Leggera come un angelo, o una farfalla.
Lui rimase un attimo fermo, con la
macchina fotografica a mezz’aria.
Conoscevo quello sguardo, stava tentando
di ricordare chi fossi, e quando ci riuscì, la macchina cadde nella sabbia
provocando un tonfo sordo.
Sorrisi, anche se i capelli facevano ombra sui miei occhi, quello
era un sorriso triste.
Se non l’ho potuto avere prima, non lo
potrò avere adesso.
“ Vedo che ti sei messo a fare il
fotografo.”
Lui spalancò gli occhi e mi guardò per
qualche istante. Poi prese la macchina e andò via.
Abbassai il capo e rimasi così per un
bel po’, lasciando che la notte si addentrasse dentro di me.
Schiuditi
guscio.
Schiuditi.
Ammira
la luce del sole.
Ammira
l’alito di vita.
O
piccolo pulcino indifeso.
Anche
se verrai inghiottito dal dolore.
Non
rimanere lì dentro.
Non
arrenderti mai.
Era lei.
Fuoco
e ghiaccio.
Ghiaccio
e fuoco.
Elementi
che si annullano a vicenda.
O
forse no.
Dopo pochi giorni mi arrivarono le foto.
Era davvero bravo, era riuscito a farmi
piacere quello scempio.
Io che odiavo la mia immagine, io che
odiavo le mie lacrime, io che odiavo il mio sorriso.
Io che lo amavo.
Io che volevo solo lui, io che adoravo
il dolore e odiavo la perdita.
Io.
L’ho amato.
L’ho perso.
Lui che era una figura sfuggente,
evanescente e silenziosa.
Amavo il nulla. Amavo l’impossibile.
Amavo un uomo che non riusciva ad amare.
L’inarrestabile
voglia di fuggire dal possibile.
E’
senza dubbio ciò che fa più gola agli uomini.
Non.Rubarmi.Di.Nuovo.Il.Cuore.
...
Suonate
il campanello, bambini.
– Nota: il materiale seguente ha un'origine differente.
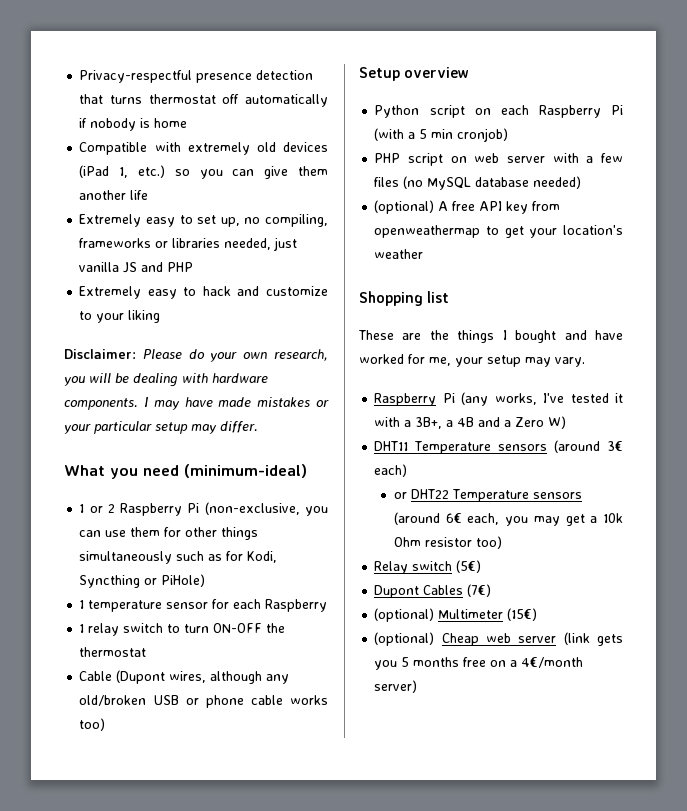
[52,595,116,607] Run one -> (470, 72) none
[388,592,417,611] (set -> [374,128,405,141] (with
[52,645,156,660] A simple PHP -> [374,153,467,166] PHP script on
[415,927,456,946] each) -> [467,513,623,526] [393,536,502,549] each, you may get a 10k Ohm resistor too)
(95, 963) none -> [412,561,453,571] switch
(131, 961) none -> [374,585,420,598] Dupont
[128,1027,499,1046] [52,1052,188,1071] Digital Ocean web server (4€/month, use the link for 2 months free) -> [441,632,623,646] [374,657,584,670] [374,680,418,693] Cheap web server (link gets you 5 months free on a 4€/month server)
La vita vi aprirà.
Attenti
allo scalino però, altrimenti si cadrà.
Scarlatta.
La mia vista era diventata scarlatta.
Mi tenevo forte il petto in quella notte
gelida.
Mentre cercavo disperatamente di non
piangere ed emettevo rantoli sommessi.
Mentre tentavo di non piegarmi alla disperazione.
Cominciò a piovere.
Quel rumore di pioggia mi trapassò l’anima.
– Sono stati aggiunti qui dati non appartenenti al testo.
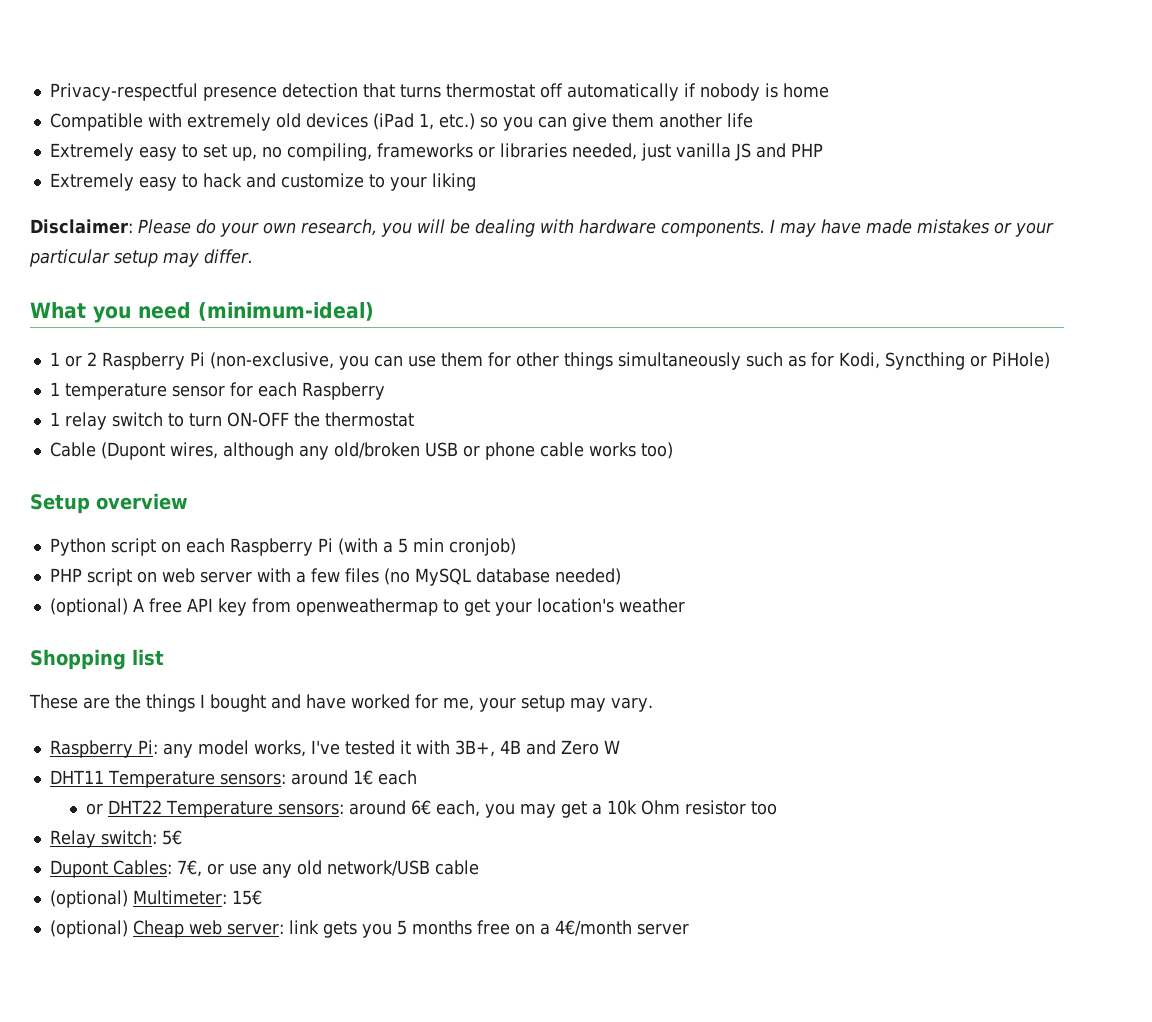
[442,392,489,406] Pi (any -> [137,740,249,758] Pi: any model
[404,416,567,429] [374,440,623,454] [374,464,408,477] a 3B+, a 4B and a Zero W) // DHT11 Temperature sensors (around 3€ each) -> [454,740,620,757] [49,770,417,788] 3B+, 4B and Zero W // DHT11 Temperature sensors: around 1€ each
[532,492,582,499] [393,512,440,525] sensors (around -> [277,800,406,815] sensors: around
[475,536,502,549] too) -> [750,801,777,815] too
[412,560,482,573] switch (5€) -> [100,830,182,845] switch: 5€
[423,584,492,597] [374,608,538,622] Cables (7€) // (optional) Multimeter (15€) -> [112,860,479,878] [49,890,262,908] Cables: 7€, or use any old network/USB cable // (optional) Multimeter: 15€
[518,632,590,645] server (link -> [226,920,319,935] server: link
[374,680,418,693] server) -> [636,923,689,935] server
Mentre cercavo di non piangere, urlai.
Sopra quella scogliera nel bel mezzo
della notte scura abbagliata dalla luce della luna piena, urlai.
Non farlo.
Non fendermi l’anima.
Non strapparmi l’amore.
L’epilogo
è solo la fine del prologo.
Il
prologo è solo l’inizio dell’epilogo.
Era dietro di me, mi osservava in
silenzio.
La volevo.
Volevo lei.
Sospira
quando non hai più fiato.
Immergiti
nell’olio se vuoi che tutto scivoli via.
Muori
se non vuoi amare.
Farfalla.
Mi voltai.
Piansi, finalmente.
Non posso averti in alcun modo.
Mi spiace.
Mi avvicinai.
Allontanati, farfalla.
Sfiorai le sue labbra.
Sono il ragno, potrei sbranarti.
Morirò.
Perché?
Perché ti amo.
Quando
la farfalla s’innamorò del ragno, morì con un sorriso.
Quando
il ragno mangiò la farfalla, morì con una lacrima.